L’ambassadeur de la Turquie au Congo, Can Incesu, a informé le 10 mars 2015 à Brazzaville, la ministre des petites, moyennes entreprises et de l’artisanat, Mme Yvonne Adélaïde Mougany que son pays organise au mois de mai prochain, la semaine africaine de l’artisanat à Ankara. «Nous allons, ensemble avec lui, voir les modalités de participation de nos artisans et identifier les produits qu’ils iront exposer», a déclaré Yvonne Adélaïde Mougany, annonçant ainsi la participation des artistes congolais à cette semaine. Les deux personnalités ont également évoqué la tenue prochaine de la commission mixte entre les deux pays en vue de renforcer la coopération entre le Congo et la Turquie. Les deux parties pourront procéder à la signature de plusieurs accords économiques parmi lesquels des accords dans le domaine de l’artisanat, des petites et moyennes entreprises. «Nous avons déjà plusieurs sujets sur lesquels nous travaillons. De nombreux accords sont en discussion et d’autres sont d’ailleurs prêts à être signés, dans le domaine de l’artisanat et celui des PME », a expliqué Can Incesu.
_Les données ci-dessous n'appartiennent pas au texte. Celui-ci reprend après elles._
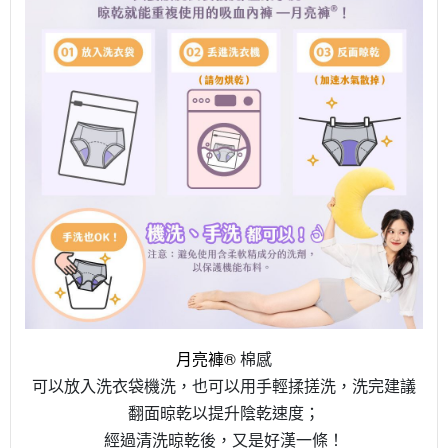
月亮褲®
棉感
可以放入洗衣袋機洗，也可以用手輕揉搓洗，洗完建議
翻面晾乾以提升陰乾速度；
經過清洗晾乾後，又是好漢一條！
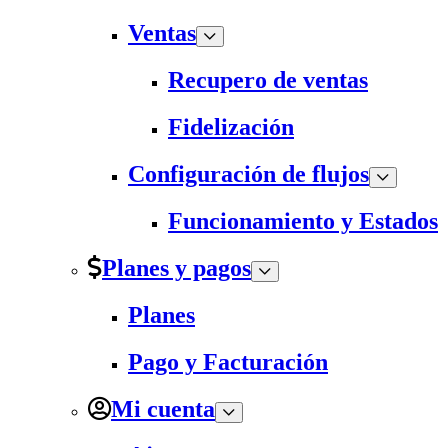
Ventas
Recupero de ventas
Fidelización
Configuración de flujos
Funcionamiento y Estados
Planes y pagos
Planes
Pago y Facturación
Mi cuenta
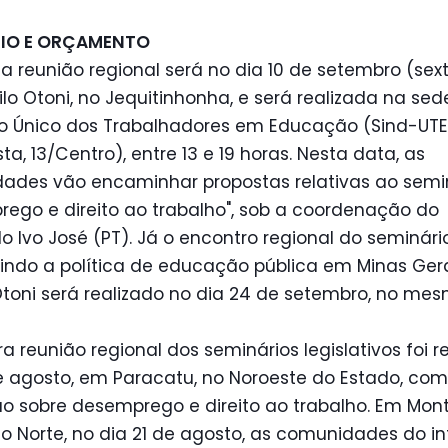
RIO E ORÇAMENTO
a reunião regional será no dia 10 de setembro (sext
lo Otoni, no Jequitinhonha, e será realizada na sed
to Único dos Trabalhadores em Educação (Sind-UTE
sta, 13/Centro), entre 13 e 19 horas. Nesta data, as
ades vão encaminhar propostas relativas ao semi
ego e direito ao trabalho", sob a coordenação do
 Ivo José (PT). Já o encontro regional do seminári
indo a política de educação pública em Minas Ger
Otoni será realizado no dia 24 de setembro, no mes
ra reunião regional dos seminários legislativos foi r
e agosto, em Paracatu, no Noroeste do Estado, com
o sobre desemprego e direito ao trabalho. Em Mon
no Norte, no dia 21 de agosto, as comunidades do int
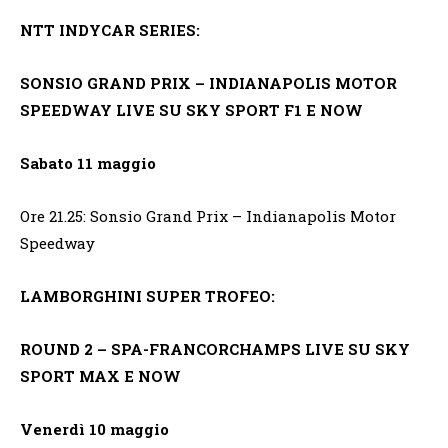
NTT INDYCAR SERIES:
SONSIO GRAND PRIX – INDIANAPOLIS MOTOR
SPEEDWAY LIVE SU SKY SPORT F1 E NOW
Sabato 11 maggio
Ore 21.25: Sonsio Grand Prix – Indianapolis Motor
Speedway
LAMBORGHINI SUPER TROFEO:
ROUND 2 – SPA-FRANCORCHAMPS LIVE SU SKY
SPORT MAX E NOW
Venerdì 10 maggio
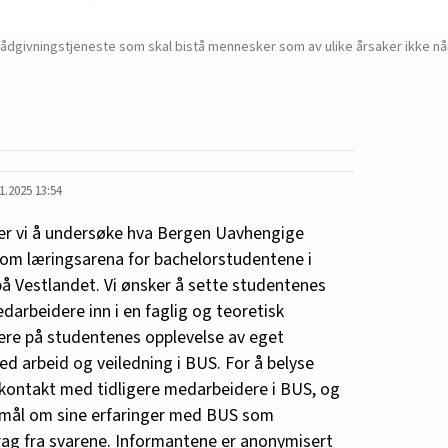
ådgivningstjeneste som skal bistå mennesker som av ulike årsaker ikke nå
1.2025 13:54
er vi å undersøke hva Bergen Uavhengige
som læringsarena for bachelorstudentene i
på Vestlandet. Vi ønsker å sette studentenes
arbeidere inn i en faglig og teoretisk
re på studentenes opplevelse av eget
ed arbeid og veiledning i BUS. For å belyse
t kontakt med tidligere medarbeidere i BUS, og
mål om sine erfaringer med BUS som
drag fra svarene. Informantene er anonymisert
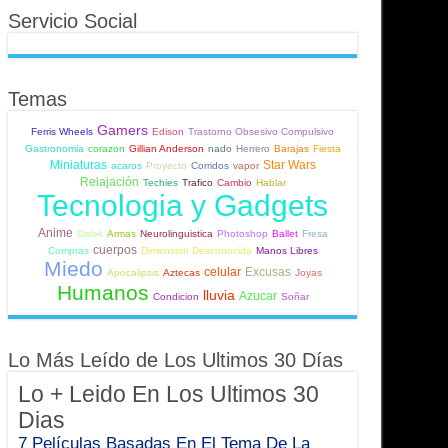
Servicio Social
Temas
Gamers
Ferris Wheels
Edison
Trastorno Obsesivo Compulsivo
Gastronomia
corazon
Gillian Anderson
nado
Herrero
Barajas
Fiesta
Miniaturas
Star Wars
acaros
Proyecto
Corridos
vapor
Relajación
Techies
Trafico
Cambio
Hablar
Tecnologia y Gadgets
Anime
Dalek
Armas
Neurolinguistica
Photoshop
Ballet
Fresa
cuerpos
Compras
Dimension Desconocida
Manos Libres
Miedo
celular
Excusas
Apocalipsis
Aztecas
Joyas
Humanos
lluvia
Azucar
Condicion
Soñar
Lo Más Leído de Los Ultimos 30 Días
Lo + Leido En Los Ultimos 30
Dias
7 Películas Basadas En El Tema De La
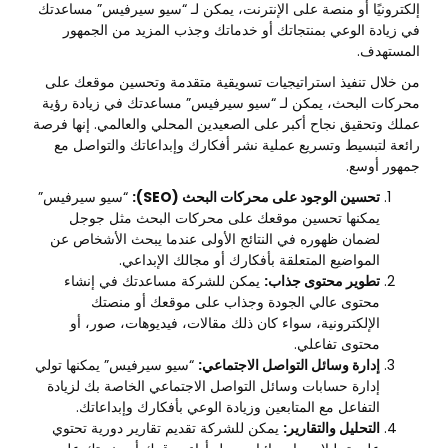
إلكترونيًا أو منصة على الإنترنت، يمكن لـ “سيو سيرفيس” مساعدتك
في زيادة الوعي بمنتجاتك أو خدماتك وجذب المزيد من الجمهور
المستهدف.
من خلال تنفيذ استراتيجيات تسويقية متقدمة وتحسين موقعك على
محركات البحث، يمكن لـ “سيو سيرفيس” مساعدتك في زيادة رؤية
عملك وتحقيق نجاح أكبر على الصعيدين المحلي والعالمي. إنها فرصة
رائعة لتبسيط وتسريع عملية نشر أفكارك وإبداعاتك والتواصل مع
جمهور أوسع.
تحسين الوجود على محركات البحث (SEO):
“سيو سيرفيس”
يمكنها تحسين موقعك على محركات البحث مثل جوجل
لضمان ظهوره في النتائج الأولى عندما يبحث الأشخاص عن
المواضيع المتعلقة بأفكارك أو مجالك الإبداعي.
تطوير محتوى جذاب:
يمكن للشركة مساعدتك في إنشاء
محتوى عالي الجودة وجذاب على موقعك أو منصتك
الإلكترونية، سواء كان ذلك مقالات، فيديوهات، صور، أو
محتوى تفاعلي.
إدارة وسائل التواصل الاجتماعي:
“سيو سيرفيس” يمكنها تولي
إدارة حسابات وسائل التواصل الاجتماعي الخاصة بك لزيادة
التفاعل مع المتابعين وزيادة الوعي بأفكارك وإبداعاتك.
التحليل والتقارير:
يمكن للشركة تقديم تقارير دورية تحتوي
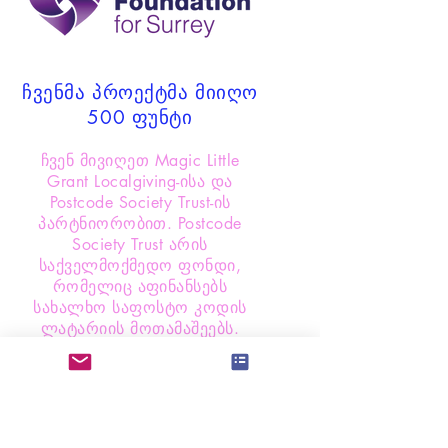
ჩვენმა პროექტმა მიიღო
500 ფუნტი
ჩვენ მივიღეთ Magic Little
Grant Localgiving-ისა და
Postcode Society Trust-ის
პარტნიორობით. Postcode
Society Trust არის
საქველმოქმედო ფონდი,
რომელიც აფინანსებს
სახალხო საფოსტო კოდის
ლატარიის მოთამაშეებს.
Localgiving არის
გაერთიანებული სამეფოს
წამყვანი საწევრო და
მხარდამჭერი ქსელი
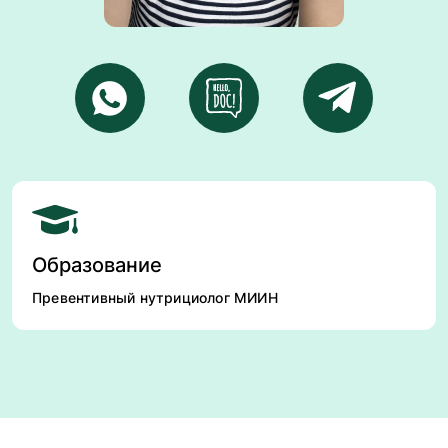
Образование
Превентивный нутрициолог МИИН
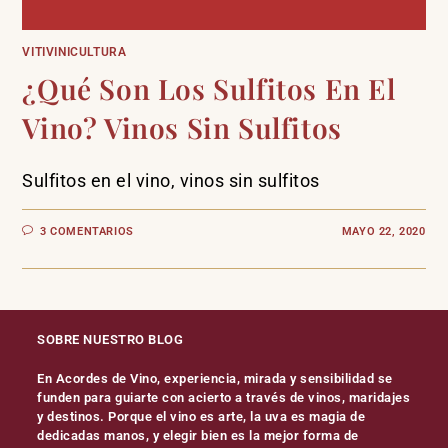
VITIVINICULTURA
¿Qué Son Los Sulfitos En El
Vino? Vinos Sin Sulfitos
Sulfitos en el vino, vinos sin sulfitos
3 COMENTARIOS
MAYO 22, 2020
SOBRE NUESTRO BLOG
En Acordes de Vino, experiencia, mirada y sensibilidad se
funden para guiarte con acierto a través de vinos, maridajes
y destinos. Porque el vino es arte, la uva es magia de
dedicadas manos, y elegir bien es la mejor forma de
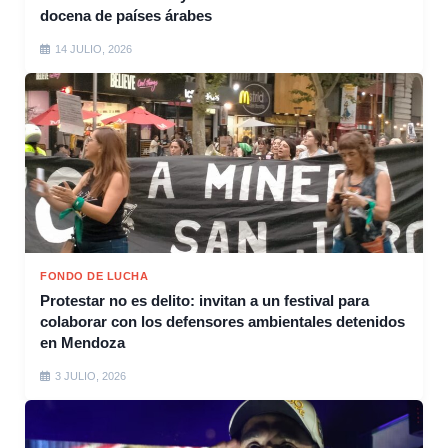
docena de países árabes
14 JULIO, 2026
FONDO DE LUCHA
Protestar no es delito: invitan a un festival para
colaborar con los defensores ambientales detenidos
en Mendoza
3 JULIO, 2026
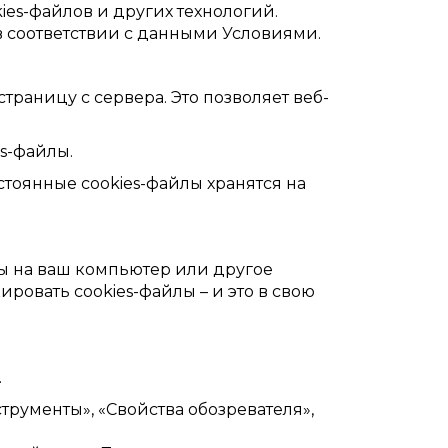
es-файлов и других технологий.
 в соответствии с данными Условиями.
траницу с сервера. Это позволяет веб-
s-файлы.
стоянные cookies-файлы хранятся на
йлы на ваш компьютер или другое
ровать cookies-файлы – и это в свою
.
струменты», «Свойства обозревателя»,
La première session de la grande commission mixte de la coopération entre la République du Congo et la Turquie avait eu lieu du 10 au 14 juin à Brazzaville. Les deux parties avaient évalué l’état de leurs relations économiques bilatérales et identifié les axes prioritaires, en tenant compte du potentiel de développement et des préoccupations prioritaires actuelles de chaque pays. Les relations économiques et commerciales entre le Congo et la Turquie ont commencé à se développer en 2011. Les échanges commerciaux ont enregistré un accroissement remarquable avec un volume du commerce bilatéral qui est passé de 4 millions de dollars US en 2000 à 104 millions de dollars US en 2011. En 2012, l’exportation de la Turquie au Congo a augmenté de 1361% par rapport à 2002, atteignant 92 millions de dollars américains. L’ambassadeur Can Incesu a récemment eu un entretien avec le conseiller du Président de la république, chef du département de la culture et des arts, Mme Lydie Pongault, avec qui il abordé la question d’une exposition du Kiébé-Kiébé, danse initiatique du Congo Brazzaville, dans son pays.